== What to work on ==
(1) Update the part of the dryer thread that opens with the words containing "Thank you so" and closes with "a human dryer.", replacing "salon" with "groomer".
(2) For each statement, say whether the dryer thread agrees (yes or no) and quote the words that decide it: (a) The Duz dryer is a particularly powerful dryer. (b) The flying pig HV dryer is a canister type. (c) Mark has always taken the poodle to the salon.

== Excerpt ==
# Are Pro stand dryers worth the investment?



## Raindrops (Mar 24, 2019)

I checked out the Duz dryer and watched a video of it being used. I have never used one myself. It seems like it's meant to be used for slow fluff drying where you're brushing the fur while gently drying it. It isn't a particularly powerful dryer, which is probably why it takes a long time to dry. A high velocity dryer will definitely dry much more quickly. I use a flying pig HV dryer which is the canister type and it is quite capable of fluff drying my miniature poodle.


----------



## Mark (Dec 17, 2014)

Thank you so much for the response. Do you know if there is a difference in the affect on the coat when using a canister vs. a stand type? I was told (when she was just a puppy, so around 4 years ago) that the wrong dryer can damage a poodles coat, so I have always taken her to the salon. As she is my first poodle, I have always been very nervous about all things concerning her. I don't know if all the rumors are true, but I have lived by them so long now, I am worried about changing and causing some avoidable trouble.My poodles older sister ( miniature dachshund) seems to dry quickly with no evidence of coat damage even a human dryer.


----------



## Raindrops (Mar 24, 2019)

I'm not a groomer, and I just home groom my dog, so hopefully somebody with more experience can chime in. Possibly what was meant is that a dryer that is too hot can damage the hair. Even a dryer that has a "no heat" setting will still cause the air to heat up from the motor. My dryer does this, but it does not get hot enough to damage the hair. But I believe some do. A human hair dryer probably could get too hot, though I have used one on a low heat setting in the past and think that's fine.

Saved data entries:
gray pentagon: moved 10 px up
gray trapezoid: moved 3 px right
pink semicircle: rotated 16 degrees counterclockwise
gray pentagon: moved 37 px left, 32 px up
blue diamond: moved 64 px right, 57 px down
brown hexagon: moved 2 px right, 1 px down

== Outputs ==
(1)
Thank you so much for the response. Do you know if there is a difference in the affect on the coat when using a canister vs. a stand type? I was told (when she was just a puppy, so around 4 years ago) that the wrong dryer can damage a poodles coat, so I have always taken her to the groomer. As she is my first poodle, I have always been very nervous about all things concerning her. I don't know if all the rumors are true, but I have lived by them so long now, I am worried about changing and causing some avoidable trouble.My poodles older sister ( miniature dachshund) seems to dry quickly with no evidence of coat damage even a human dryer.

(2)
(a) No: "It isn't a particularly powerful dryer"
(b) Yes: "I use a flying pig HV dryer which is the canister type"
(c) Yes: "so I have always taken her to the salon"